The other quote that really caught my
interest right away was "It is one of those trees people call rubber trees
or Banyans. They are all Ficus, but
the strangler is Ficus aurea. A
strangler seed dropped by a bird in a cranny of oak bark will sprout and send
down fine brown root hairs that dangle and lengthen until they touch the
ground." This isn’t the first time
I have learned or read about the Banyans.

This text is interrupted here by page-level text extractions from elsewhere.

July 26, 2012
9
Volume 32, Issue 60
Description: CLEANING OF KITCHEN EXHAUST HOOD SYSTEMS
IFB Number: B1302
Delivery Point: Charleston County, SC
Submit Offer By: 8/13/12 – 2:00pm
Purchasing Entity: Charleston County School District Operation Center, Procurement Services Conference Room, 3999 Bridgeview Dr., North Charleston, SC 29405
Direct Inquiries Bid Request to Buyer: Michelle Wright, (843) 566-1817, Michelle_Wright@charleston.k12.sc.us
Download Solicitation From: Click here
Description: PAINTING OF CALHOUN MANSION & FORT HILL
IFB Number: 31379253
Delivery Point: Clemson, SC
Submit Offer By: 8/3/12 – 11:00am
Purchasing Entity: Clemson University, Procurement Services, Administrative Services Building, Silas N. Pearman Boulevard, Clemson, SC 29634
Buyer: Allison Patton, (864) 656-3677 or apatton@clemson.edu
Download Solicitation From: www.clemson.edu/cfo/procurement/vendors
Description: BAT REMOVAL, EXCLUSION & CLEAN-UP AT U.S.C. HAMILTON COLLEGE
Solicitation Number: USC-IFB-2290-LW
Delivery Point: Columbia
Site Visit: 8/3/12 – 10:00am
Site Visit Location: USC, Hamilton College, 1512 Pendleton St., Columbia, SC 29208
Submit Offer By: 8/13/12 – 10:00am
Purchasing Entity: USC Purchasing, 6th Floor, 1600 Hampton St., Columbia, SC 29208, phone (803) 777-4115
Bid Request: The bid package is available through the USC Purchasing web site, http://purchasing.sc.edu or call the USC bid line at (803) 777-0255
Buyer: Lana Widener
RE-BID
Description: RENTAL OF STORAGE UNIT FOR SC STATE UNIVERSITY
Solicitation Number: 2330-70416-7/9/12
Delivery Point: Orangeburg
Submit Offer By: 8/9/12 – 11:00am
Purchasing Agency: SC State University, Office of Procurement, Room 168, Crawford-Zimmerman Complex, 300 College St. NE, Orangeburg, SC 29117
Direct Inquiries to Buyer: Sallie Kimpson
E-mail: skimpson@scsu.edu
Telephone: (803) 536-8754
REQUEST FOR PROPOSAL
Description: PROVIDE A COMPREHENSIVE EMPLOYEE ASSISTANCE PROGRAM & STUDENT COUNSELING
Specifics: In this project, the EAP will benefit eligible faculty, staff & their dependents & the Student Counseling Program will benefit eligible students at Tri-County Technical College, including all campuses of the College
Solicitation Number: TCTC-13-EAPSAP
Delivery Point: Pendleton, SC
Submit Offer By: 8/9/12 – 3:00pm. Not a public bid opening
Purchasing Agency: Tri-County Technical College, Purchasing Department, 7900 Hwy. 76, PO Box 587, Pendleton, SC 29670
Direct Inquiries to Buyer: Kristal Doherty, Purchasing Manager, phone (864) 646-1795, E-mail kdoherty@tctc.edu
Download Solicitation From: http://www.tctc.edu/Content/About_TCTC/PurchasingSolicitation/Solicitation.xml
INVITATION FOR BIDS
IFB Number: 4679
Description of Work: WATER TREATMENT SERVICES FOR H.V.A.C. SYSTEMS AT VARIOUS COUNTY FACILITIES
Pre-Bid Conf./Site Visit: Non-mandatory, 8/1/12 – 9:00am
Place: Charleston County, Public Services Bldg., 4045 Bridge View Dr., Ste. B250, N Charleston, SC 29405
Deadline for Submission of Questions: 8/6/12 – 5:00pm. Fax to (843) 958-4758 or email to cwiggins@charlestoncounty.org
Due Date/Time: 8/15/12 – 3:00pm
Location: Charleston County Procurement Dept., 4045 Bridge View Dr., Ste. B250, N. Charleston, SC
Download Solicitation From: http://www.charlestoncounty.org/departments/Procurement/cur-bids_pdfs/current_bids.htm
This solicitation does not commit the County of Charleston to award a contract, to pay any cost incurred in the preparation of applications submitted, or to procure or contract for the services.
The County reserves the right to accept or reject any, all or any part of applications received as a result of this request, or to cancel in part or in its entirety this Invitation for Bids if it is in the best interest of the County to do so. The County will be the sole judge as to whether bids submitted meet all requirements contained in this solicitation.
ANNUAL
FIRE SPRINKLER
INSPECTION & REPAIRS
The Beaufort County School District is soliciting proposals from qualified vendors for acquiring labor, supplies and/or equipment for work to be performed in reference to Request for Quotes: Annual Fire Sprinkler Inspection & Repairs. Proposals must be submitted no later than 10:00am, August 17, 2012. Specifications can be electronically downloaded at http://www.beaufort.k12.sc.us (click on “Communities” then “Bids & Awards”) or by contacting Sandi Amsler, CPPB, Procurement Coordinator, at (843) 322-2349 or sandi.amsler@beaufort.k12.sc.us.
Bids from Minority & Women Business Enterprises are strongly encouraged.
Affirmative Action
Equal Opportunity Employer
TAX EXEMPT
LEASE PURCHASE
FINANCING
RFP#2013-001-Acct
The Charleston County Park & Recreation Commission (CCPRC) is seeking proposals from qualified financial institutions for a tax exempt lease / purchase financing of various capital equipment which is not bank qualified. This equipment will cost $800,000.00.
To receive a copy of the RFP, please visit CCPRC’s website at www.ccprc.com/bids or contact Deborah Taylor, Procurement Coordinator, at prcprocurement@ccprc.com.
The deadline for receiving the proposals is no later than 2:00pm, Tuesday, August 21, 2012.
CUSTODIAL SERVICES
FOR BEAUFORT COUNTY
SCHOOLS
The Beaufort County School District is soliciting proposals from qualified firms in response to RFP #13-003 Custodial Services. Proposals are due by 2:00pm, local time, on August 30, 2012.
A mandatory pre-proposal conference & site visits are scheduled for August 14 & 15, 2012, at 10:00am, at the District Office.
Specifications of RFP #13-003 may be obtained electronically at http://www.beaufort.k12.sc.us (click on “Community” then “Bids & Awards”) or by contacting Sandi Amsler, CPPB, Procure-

My teacher in high school used to always rave about how this tree
interested her and I always thought she was crazy for loving them so much. Even as crazy as I thought she was, reading
this quote brought back all those memories of being in her class.
Jennifer Penner
The last quote that caught my attention from “Nature
of the Everglades” was “Here the rain
falls more powerfully and logically than anywhere else upon the temperate
mainland of the United States.” I found
this interesting because you always hear people around here talk about how it
really doesn’t rain anywhere else in the United States like it does in
Florida. Rain is what makes Florid how
it is today though. Can you imagine if
it didn’t rain as much as it does?!
There would be such a shortage of water it would be scary. All the crops would die, the Everglades would
dry up, and all the rivers and lakes that we have would be threatened forever.